Consignes:
1/ Répondez aux questions suivantes d'après l'entretien sur la recherche en gestion.
(a) Selon Véronique Perret, de quoi les chercheurs ont-ils moins le temps ?
(b) Quelle est la durée du doctorat en France, d'après Laurent Taskin ?
(c) En quelle année Hervé Laroche a-t-il écrit que la rhétorique scientifique actuelle est « ennuyeuse » ?
2/ Rédigez la suite de l'entretien sur la recherche en gestion, à partir de sa dernière phrase.

Véronique Perret. Sur le papier, nous réalisons l’un des plus beaux métiers du monde. Dans les faits cependant, les modes de la recherche et de l’enseignement évoluent d’une manière coûteuse pour les chercheurs. Ils sont soumis à davantage de pressions, de contraintes, qui sont dangereuses, car elles réduisent la capacité d’interroger notre environnement, de nourrir une réflexion profonde, en dehors d’attentes mercantiles ou utilitaristes. L’évolution que nous constatons nous semble donc mettre en péril les savoirs et les connaissances qui se développent aujourd’hui. Nous avons moins le temps d’être en prise avec le réel, d’être sur le terrain pour le comprendre et l’interroger.

Quelles sont les causes de cette évolution ?

Laurent Taskin. Il y en a beaucoup et elles ont été largement documentées et commentées par ailleurs : multiplication des activités, bureaucratisation et rapports multiples…. Dans cet ouvrage, qui fait le point sur les conditions d’existence d’une pluralité de traditions de recherches en gestion, nous insistons sur les "espace-temps" de la recherche. Michael Marinetto, professeur à Cardiff, évoque une "fast-research" comme il y a des fast-foods, dénonçant des temps courts pour "produire des connaissances formatées au goût insipide". Ce qui nous semble au cœur de la question, c’est la temporalité : la durée du doctorat s’est raccourcie (en France, c’est trois ans), la publication d’articles scientifiques dans les revues anglo-saxonnes est parfois présentée comme l’unique finalité de nos métiers… Ce sont donc les critères de ce qu’est une "bonne" recherche qui sont en jeu, et une des réponses apportées par beaucoup d’institutions a été de s’en remettre à des critères extérieurs, au "marché" de la publication, en somme. Un marché mondial, avec ses rankings. Les courants alternatifs rappellent que la publication est un moyen, pas une fin, que le doctorat est un temps de formation à un métier fabuleux mais exigeant à la fois une ouverture et une spécialisation, qui demande du temps, par exemple. Notre capacité à innover et à remplir notre rôle dans la société dépend de cette ouverture à cette pluralité de manières de chercher et aux enjeux de société.

La rhétorique scientifique actuelle est "ennuyeuse", les textes sont "hygiéniques", la prose est "impersonnelle", écrivait en 2017 le professeur français en management Hervé Laroche, que vous citez. Tout cela dégrade "la qualité scientifique elle-même", ajoutait-il. C’est un constat que vous partagez ?

Extrait des données:
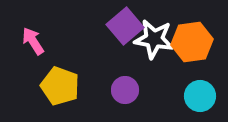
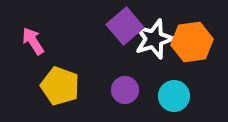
white star: rotated 27 degrees counterclockwise
cyan circle: moved 26 px left
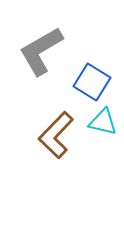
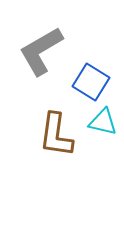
blue square: moved 1 px left
brown L-shape: rotated 36 degrees counterclockwise
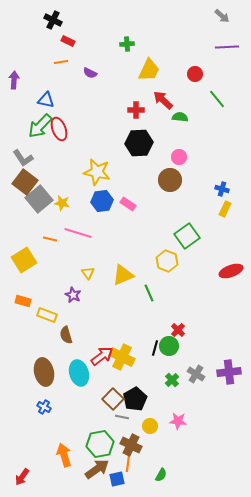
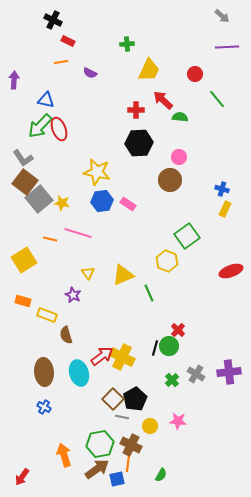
brown ellipse at (44, 372): rotated 8 degrees clockwise
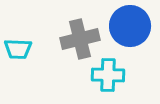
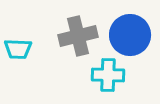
blue circle: moved 9 px down
gray cross: moved 2 px left, 3 px up
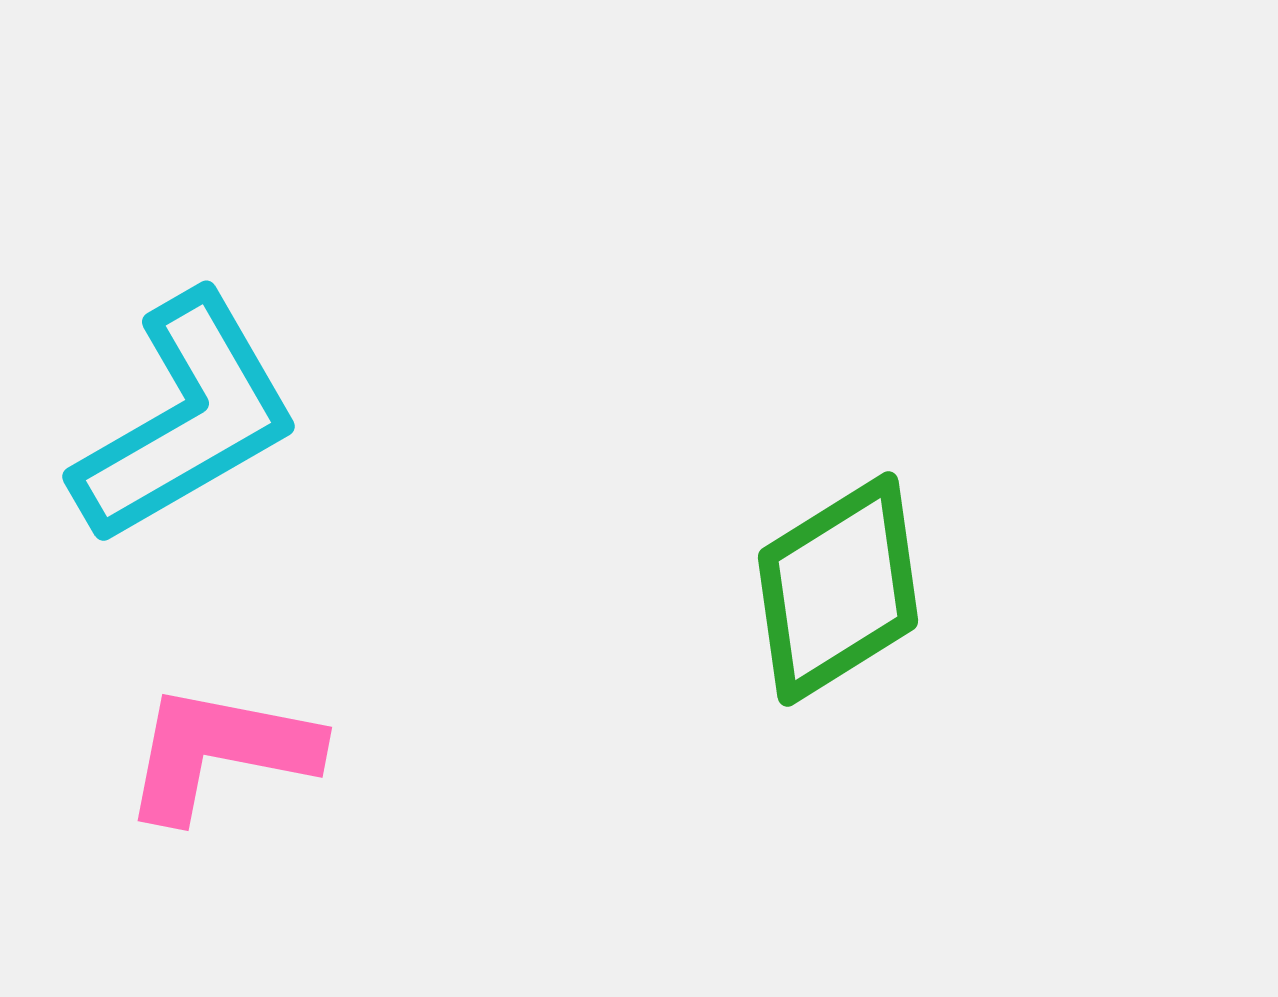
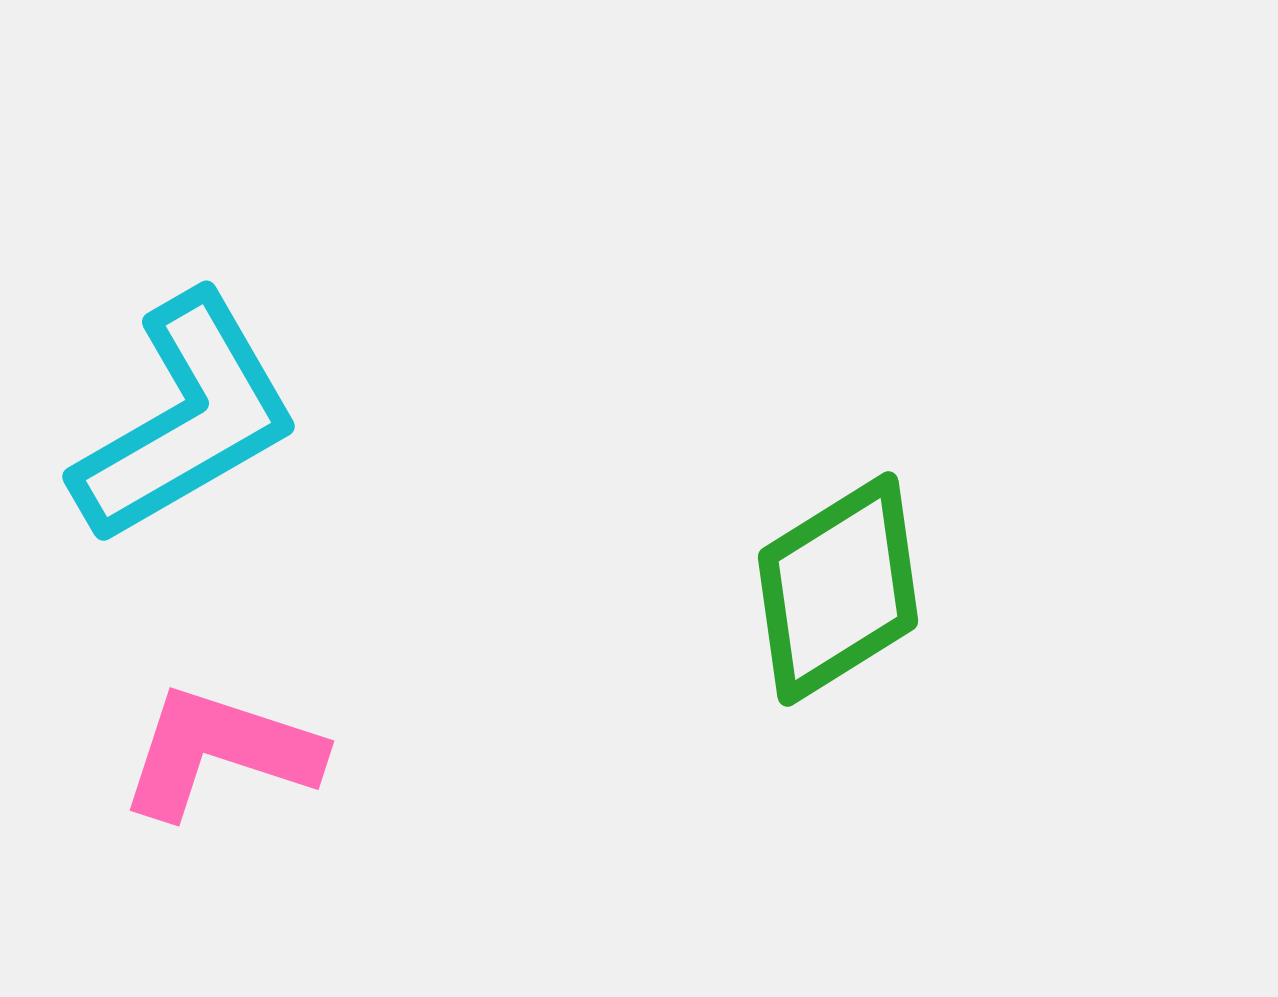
pink L-shape: rotated 7 degrees clockwise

Réponses par consigne:
1/
(a) D'être en prise avec le réel, d'être sur le terrain pour le comprendre et l'interroger.
(b) Trois ans.
(c) En 2017.

2/
V.P. Dans le champ des sciences sociales, on constate à quel point la forme affecte en effet le fond. Loin de nous d’affirmer que tout ce qui est produit est inintéressant, mais la standardisation formelle actuelle appauvrit la littérature scientifique et occulte beaucoup d’aspects de la réalité sociale. Avec l’homogéinisation de la langue disparaît la sensibilité à certains contextes locaux. Et, en l’absence de formes plus narratives, il est impossible d’exprimer des dimensions sensorielles ou sensibles. D’autant qu’avec le temps de recherche qui se réduit on travaille avec des données qui s’appauvrissent, souvent récoltées par d’autres, et non plus en contact avec le terrain de notre recherche. On perd donc en finesse et en profondeur. Quant au caractère jargonant de certaines revues, ce n’est pas un constat nouveau, mais c’est un fait que, dans un contexte d’hyperspécialisation des recherches, on ne s’adresse plus qu’à des spécialistes. Le caractère contemporain de la recherche, sa mondialisation, sa marchandisation due au fait qu’on a des grands éditeurs en quête de profits font que nous laissons de côté bien des approches méthodologiques ou des formes de publication qui pourraient pourtant enrichir le champ des connaissances scientifiques.

Cela a-t-il pour conséquences que les chercheurs se pencheraient davantage sur des thématiques faciles, court-termistes, à la mode ?

V.P. On constate depuis longtemps qu’il existe des effets de mode dans les recherches, et ils sont parfois logiques et légitimes. Ce qui est plus inquiétant, c’est lorsque le choix se pose sur une thématique simplement parce qu’une seule récolte de données, plutôt qu’une immersion en profondeur sur le terrain, permet d’arriver à des conclusions. Certains choisissent donc des thèmes qui sont en ce sens "rentables", et qui peuvent aboutir à quelques articles rapidement publiables.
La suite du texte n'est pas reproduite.